When I first realized I loved being physically fit and that I was strong, I was also smack in the middle of the Weight Watcher's world. I lose weight so slow. It was a crawl to the finish line: .2. 5. oh wow one whole pound! I'd lie in bed and fantasize about what I might look like thin or fit or whatever and it felt so far away. It was hard going to meetings where people would consistently lose 2lbs per week or to watch others at the gym looking ribbed while I plodded along with my wee weights. I never watched (or watch) The Big Loser but I do admit that sometimes I'd long for things to be that fast.
But of course it's dangerous to lose weight that fast or to exercise that much with no experience. Too many stories from former contestants bear witness to that fact. Getting fit is a slow process. Shaping the body's muscles is an act of mediation. And ultimately I think of love. Watching my body shift and change made me see my body like I'd never seen it before. It made me see my body the way a lover sees my body. I knew every line, every definition, every indentation. I knew my body's limits and just when I could push further without everything falling apart. It was an experience that I think began to fuel my path to radical self acceptance. The fat body I have now is the same body I carefully crafted so many years ago. Unfortunately, I lost sight of this fact as I struggled with years of depression.

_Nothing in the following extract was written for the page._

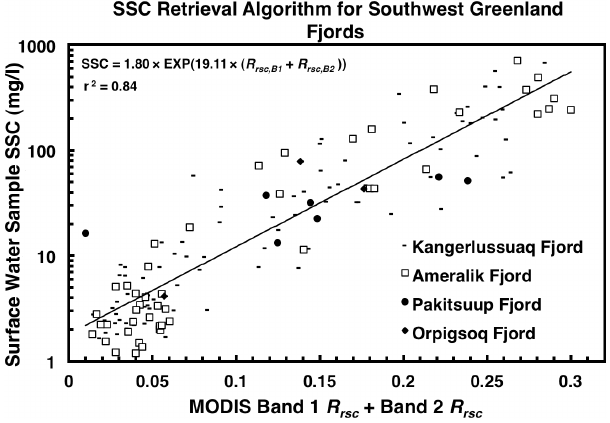
Figure 4. Relationship between MODIS band one and two cor- rected remote-sensing reflectance ( R rsc ) and surface water sample SSC values used in retrieval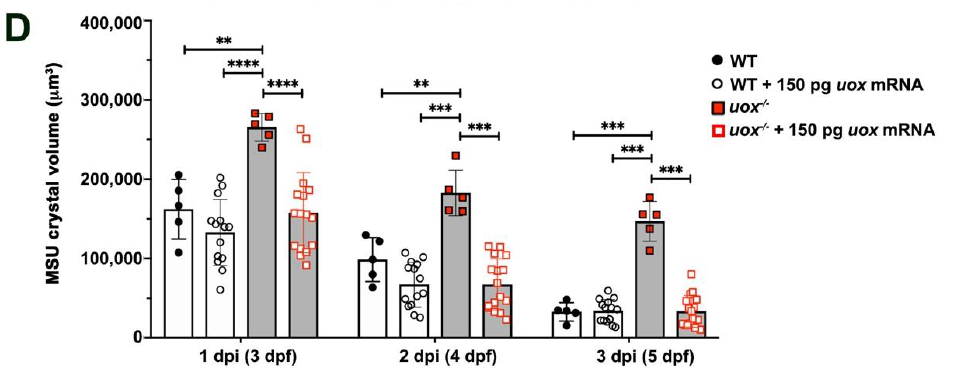
Figure 4. Microinjected MSU crystals persist in uox − / − larvae. ( A ) Representative confocal imaging (transmitted light views, Z-projections) of WT and uox − / − larvae at 1, 2, 3 and 4 days post-injection (dpi) with MSU crystals into the hindbrain ventricle (injected at 2 days post fertilization (dpf)). A cyan border outlines MSU crystals. ( B ) A representative reflection image of MSU crystals in a WT larva at 1 dpi (same larva as in ( A )), pseudo-coloured in cyan. The lower panel shows a standard deviation Z–projection of the binary mask in black and white. ( C ) Quantification of MSU crystals ( µ m 3 ), as detected in ( B ), within individual WT (white bars) and uox − / − (grey bars) larvae at 1, 2, 3 and 4 dpi (3, 4, 5 and 6 dpf, n = 15 larvae per group). Statistical significance determined using multiple unpaired Student’s t-tests with Holm–Sidak correction. ( D ) Quantification of MSU crystals ( µ m 3 ) within individual WT (white bars) and uox − / − (grey bars) larvae at 1, 2 and 3 dpi (3, 4 and 5 dpf) and within WT (white bars) and uox − / − (grey bars) larvae injected with 150 pg uox mRNA ( n = 5 and 15 larvae per group for the non-mRNA-injected and mRNA-injected groups, respectively). Statistical significance determined using a 2-way ANOVA and Tukey’s multiple comparisons test. Error bars in ( C , D ) represent means ± SDs. * p < 0.05, ** p < 0.01, *** p < 0.001 and **** p < 0.0001. Scale bar 100 µ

Trapeze made me fall in love with my body again. It hasn't been easy because of that pesky patience thing. I want to be good right away. I want to be strong immediately. But it doesn't work like that for me. Somedays I work so damn hard and do nothing right. I miss every move. And then I go home and spend a week thinking through all the moves, pinpointing when I went wrong. I have to push through a lot of things during that week: self loathing (see last week's post), frustration, physical pain and of course impatience. I go back and do many of the moves I missed, and totally fail on new moves. The cycle repeats itself.
As the days push through, I am watching those lines in my body become more defined. I am getting stronger. I feel it. I see it.

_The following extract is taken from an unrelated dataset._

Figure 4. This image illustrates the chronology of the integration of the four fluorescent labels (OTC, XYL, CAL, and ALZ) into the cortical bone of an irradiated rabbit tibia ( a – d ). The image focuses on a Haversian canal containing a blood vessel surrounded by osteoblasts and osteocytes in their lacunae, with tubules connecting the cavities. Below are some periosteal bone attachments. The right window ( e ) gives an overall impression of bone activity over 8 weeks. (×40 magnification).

Tonight was not my personal best. I only did one move even marginally correct. I also felt weak tonight. Tired. I knew coming in that it was going to be hard for me. But I tried, and I tried hard. I could have left discouraged but I didn't because I made some shifts in how I think.
First, I ended on a high note. I've made it a point to not wear myself out on all the things I can't do. I leave enough energy to go through the moves I'm good at. Tonight I practiced all my standing moves which I think are my personal best.
Second, I remind myself that I do trapeze for love. I'm not doing it to compete or to be the best. I have all the time in the world to get intimate with this thing I love. I think it's like when you meet someone who makes your stomach turn inside out. Part of you wants to rush through all the feelings. But another part of you savors every touch, every word, every kiss. And then you wake up sixteen years later and realize you're still learning the curves of your lover's body.
Third, no self loathing talk allowed. After the picture crisis, I faced a bit moment. Did I let my self loathing define my entire experience? Or was I going to look at those pictures and see myself as my daughter saw me? As my friends saw me? They saw me as strong and beautiful in it's strength. I put the pictures up and over a few hours started to see them as others saw them. I realized if I was going to keep at this thing, I had to learn to love the body doing trapeze now as much as I loved the that would come. Thus when moves prove too hard due to my weight instead of berating myself for being fat, I think "You will get stronger, you will get there." I don't bemoan my lack of skill and instead remind myself of what I can do.
Fourth, there is no end product. I think what intrigues me about trapeze is that there are always new possibilities. I can't imagine being bored with this movement. Ever. And the thing is that there is no end to what I can train my body to do as well. I think that one thing that sunk me when I was so fit years ago was the idea of an end. That was partly a weight loss mentality at work. When you're focused on losing weight, there is always this end goal. When you hit it there is a sense of disappointment. It's not nearly what you imagined in your head aka the heaven's don't open and shine light upon you. It's also a kind of dead end feeling. What's next? Nothing. But with focusing on fitness, there is no end product. My body needs to be worked, loved and shaped throughout the years not just as an end goal that translates as a number on the scale. There are still planes to my flesh that I have yet to learn. My body moves already in ways that surprise me and I suspect I have a lot more to learn. In other words, the end goal is the process. It's an act of patience to sculpt the human body. Each trapeze class doesn't bring me closer to the end, it just introduces me to new roads to explore.